According to the Bureau of Economic Analysis, “Personal income increased $71.1 billion (0.3 percent at a monthly rate) in November. Disposable personal income (DPI)—personal income less personal current taxes—increased $61.1 billion (0.3 percent). Personal outlays—the sum of personal consumption expenditures (PCE), personal interest payments, and personal current transfer payments—increased $78.2 billion (0.4 percent) and consumer spending increased $81.3 billion (0.4 percent). Personal saving was $968.1 billion and the personal saving rate—personal saving as a percentage of disposable personal income—was 4.4 percent in November.”

Bloomberg highlighted, “Spending continues to be supported by solid earnings. Wages and salaries grew 0.6% in November, the most since March. “

Higher wages, slightly higher disposable income and spending, without much change in the savings rate — with less inflation — describes a basically healthy demand and supply context heading into year-end holidays that will skew month-to-month results.
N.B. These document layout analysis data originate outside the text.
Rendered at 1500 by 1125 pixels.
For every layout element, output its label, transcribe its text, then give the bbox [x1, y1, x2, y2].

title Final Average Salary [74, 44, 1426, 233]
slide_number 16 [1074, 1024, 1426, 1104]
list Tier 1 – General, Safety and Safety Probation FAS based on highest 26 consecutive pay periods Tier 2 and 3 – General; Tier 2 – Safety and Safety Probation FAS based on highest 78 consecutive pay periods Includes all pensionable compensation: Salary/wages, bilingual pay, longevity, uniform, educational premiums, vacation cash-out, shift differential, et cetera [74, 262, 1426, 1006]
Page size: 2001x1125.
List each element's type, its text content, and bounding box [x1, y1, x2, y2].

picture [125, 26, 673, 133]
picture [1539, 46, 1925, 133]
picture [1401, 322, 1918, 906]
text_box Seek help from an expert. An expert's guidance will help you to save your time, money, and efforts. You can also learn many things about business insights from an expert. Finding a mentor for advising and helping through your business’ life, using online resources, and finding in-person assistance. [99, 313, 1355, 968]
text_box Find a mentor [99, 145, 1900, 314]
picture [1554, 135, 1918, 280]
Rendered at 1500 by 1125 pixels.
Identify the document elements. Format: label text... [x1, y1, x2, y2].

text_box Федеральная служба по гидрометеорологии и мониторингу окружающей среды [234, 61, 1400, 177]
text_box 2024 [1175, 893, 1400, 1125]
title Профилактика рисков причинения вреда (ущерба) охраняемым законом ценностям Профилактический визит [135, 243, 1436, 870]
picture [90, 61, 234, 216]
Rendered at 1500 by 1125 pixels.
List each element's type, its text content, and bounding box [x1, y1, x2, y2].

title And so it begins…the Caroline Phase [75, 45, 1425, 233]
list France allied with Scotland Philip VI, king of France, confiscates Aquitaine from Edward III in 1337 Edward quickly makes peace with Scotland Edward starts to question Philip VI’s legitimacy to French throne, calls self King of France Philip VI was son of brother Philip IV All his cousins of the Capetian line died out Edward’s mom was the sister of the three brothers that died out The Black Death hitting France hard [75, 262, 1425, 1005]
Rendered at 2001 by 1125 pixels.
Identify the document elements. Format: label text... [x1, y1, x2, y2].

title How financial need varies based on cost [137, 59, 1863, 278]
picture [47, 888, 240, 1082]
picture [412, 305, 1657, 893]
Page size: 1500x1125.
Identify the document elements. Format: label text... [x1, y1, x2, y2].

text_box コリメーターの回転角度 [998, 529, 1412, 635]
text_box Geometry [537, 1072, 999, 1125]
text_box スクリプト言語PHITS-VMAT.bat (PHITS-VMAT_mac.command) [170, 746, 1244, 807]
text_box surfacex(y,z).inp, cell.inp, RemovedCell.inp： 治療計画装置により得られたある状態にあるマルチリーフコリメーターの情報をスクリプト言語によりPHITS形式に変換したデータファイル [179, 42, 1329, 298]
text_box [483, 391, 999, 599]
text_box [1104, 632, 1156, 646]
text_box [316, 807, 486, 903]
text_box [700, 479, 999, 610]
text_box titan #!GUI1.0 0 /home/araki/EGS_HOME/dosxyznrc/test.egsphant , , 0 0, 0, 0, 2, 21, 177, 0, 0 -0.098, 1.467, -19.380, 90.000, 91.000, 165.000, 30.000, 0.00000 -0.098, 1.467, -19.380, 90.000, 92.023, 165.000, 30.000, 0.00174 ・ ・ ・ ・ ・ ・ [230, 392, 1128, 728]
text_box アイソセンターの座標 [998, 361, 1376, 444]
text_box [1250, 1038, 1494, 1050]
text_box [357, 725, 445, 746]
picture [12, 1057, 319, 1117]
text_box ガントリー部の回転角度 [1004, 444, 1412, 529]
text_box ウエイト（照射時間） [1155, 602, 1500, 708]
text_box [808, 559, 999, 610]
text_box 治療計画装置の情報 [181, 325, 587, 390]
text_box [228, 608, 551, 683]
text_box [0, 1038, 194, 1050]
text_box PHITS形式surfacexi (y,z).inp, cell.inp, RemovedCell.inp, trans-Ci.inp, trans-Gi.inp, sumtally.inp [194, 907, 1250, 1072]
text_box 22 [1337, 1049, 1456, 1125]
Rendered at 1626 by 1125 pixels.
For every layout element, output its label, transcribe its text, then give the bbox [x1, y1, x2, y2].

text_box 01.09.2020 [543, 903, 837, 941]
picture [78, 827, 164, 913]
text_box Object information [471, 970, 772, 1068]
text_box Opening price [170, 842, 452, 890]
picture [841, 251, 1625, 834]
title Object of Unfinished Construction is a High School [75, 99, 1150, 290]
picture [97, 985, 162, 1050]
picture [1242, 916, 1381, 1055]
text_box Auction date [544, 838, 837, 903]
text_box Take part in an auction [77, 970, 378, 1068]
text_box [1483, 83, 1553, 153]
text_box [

Downstream demand capacity is good. Upstream supply capacity is well-matched to demand. Midstream capacity — still correcting itself from late-pandemic excesses — is beginning to reach equilibria. Yesterday Todd Davis at FreightWaves sent along, “Demand concerns still exist in the coming year, but the [freight] market is experiencing a strong supply side correction that will carry that momentum deep into 2025. A mild peak season with rejection rates around 9%-10% may be the best thing for the truckload market in the long run as it will tamp down any knee-jerk responses from carriers that are on the fence about deciding to leave or stay.” In other words, the quicker the weakest players leave, the better price-potentials for those remaining.

Another focused-look at food is provided in the chart below. The blue line reflects “real” — inflation-adjusted — grocery prices. In November 2019 US consumers purchased $1075.5 billion in food-at-home. Last month we bought $1171 billion in groceries. Of course the “feels like” temperature for grocery prices is much higher as shown in the red line of nominal prices. It remains mysterious to me why American consumption of food has stayed so high, well above pre-pandemic patterns even in the face of high food inflation. But the new pattern is now well-established — and reflects higher capacity demand and supply for food which enhances systemic supply chain resilience.